I remember watching through the iridescent, rippling fall of glass as my younger brother took the slow, agonising steps on the journey to walking and talking again; speaking words of encouragement, and telling some probably rather tasteless jokes that I'd like to have hoped he could hear and liked, even after we had been recalled back to this place. Mama had stood by my side at the window the entire time, along with my three present grandparents, and we had watched as my brother became healthy and strong once again.
The fourth and final event to date was something that not quite eclipsed the previous two, but sort of met them in terms of reverse significance, if that makes any sort of sense.
The day which my father's dream: International Rescue officially began operating was one special day that Grandpa Grant, Mom and I were allowed to be present for, standing on the balcony next to Dad.

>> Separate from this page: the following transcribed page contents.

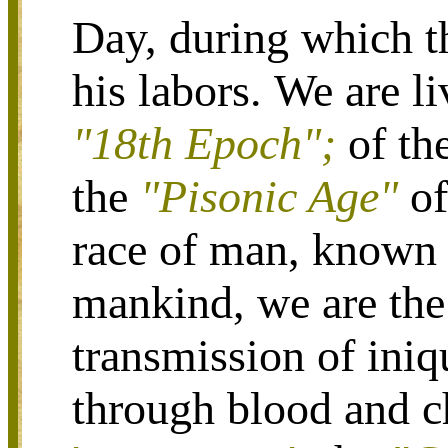
Day, during which t
his labors.
We are li
"18th Epoch";
of th
the
"Pisonic Age"
o
race of man, known
mankind, we are the 
transmission of ini
through blood and ch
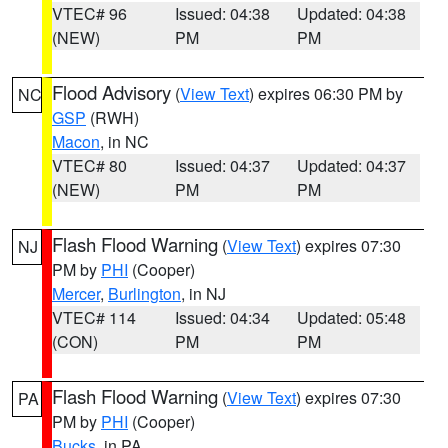
VTEC# 96
Issued: 04:38
Updated: 04:38
(NEW)
PM
PM
Flood Advisory
(
View Text
) expires 06:30 PM by
NC
GSP
(RWH)
Macon
, in NC
VTEC# 80
Issued: 04:37
Updated: 04:37
(NEW)
PM
PM
Flash Flood Warning
(
View Text
) expires 07:30
NJ
PM by
PHI
(Cooper)
Mercer
,
Burlington
, in NJ
VTEC# 114
Issued: 04:34
Updated: 05:48
(CON)
PM
PM
Flash Flood Warning
(
View Text
) expires 07:30
PA
PM by
PHI
(Cooper)
Bucks
, in PA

Mama and Grandpa stood on his left, me on the right as we watched Scott and Virgil launch their new crafts, off to rescue what Dad referred to as a 'Fireflash'. It's something that I know will allow my father and brothers to make their way here, when the time comes.
Honouring Mom the way he did, so that many more people are able to put off making the journey here, has made such a difference to this place. For as much as we all yearn to see our loved ones again, the blessing of life is so much more precious than that of being together with those who do not know that we are present and whole; missing them as much as we know they miss us.
To know that it's my dad and my siblings out there, making the planet a better place for others to live just makes the watching and waiting so much more worthwhile in my eyes.
We thought after that last time it would be the end of it; that my brothers and father would be free to realise Dad's dream of International Rescue without them being plunged unwittingly into danger, but it is not to be.
It's happening again.
The tingling feeling I always get across my skin when one of these events crop up is occurring again… It's just not fair. They're doing everything possible to help people, and yet the Ones up there who control the hands of fate just aren't giving them a break!
Mama and Grandpa Grant move as one across the endless floor to the window, and I quickly shuffle over to join them; wondering what on earth my disaster-magnet family has managed to trip into this time.
Through the glittering glass, I see yet another hospital room; another family member in peril… But who is it?
I don't get to take a close look, before my hands make contact with it, and I'm dissolving into that oh-so-familiar snowy mist… Someone else's backside to drag outta the quagmire… Jeez…
Okay then. Here we come…
I quickly grasp Mama's hand, as Grandpa takes her other one, and I hope, desperately, that we can once again succeed in fighting for our loved one's life, and once again, go back to the way things are supposed to be; watching over them from that glass-sided room, with all the others passed on, loving, caring, praying, wishing…
Glimpsing their lives through the veil.
A/N: One last, small note, just on one of the concepts I've used here, as well as a few, unusual references.
The idea of a ghost mimicking their living twin's growth comes from a 'Ghost Whisperer' episode, but I cannot unfortunately recall the title of it. I'd also like to claim the idea of the mirror separating the realms of the living and the dead as my own; although I could very well have picked up from another place. If I have done so, I apologise.
I'm not a particularly spiritual person, but this is my particular conception of what 'Heaven' might represent. I do not wish to offend anyone, so please just consider this piece my own brand of faith.
Thanks for reading everyone. I always appreciate the support.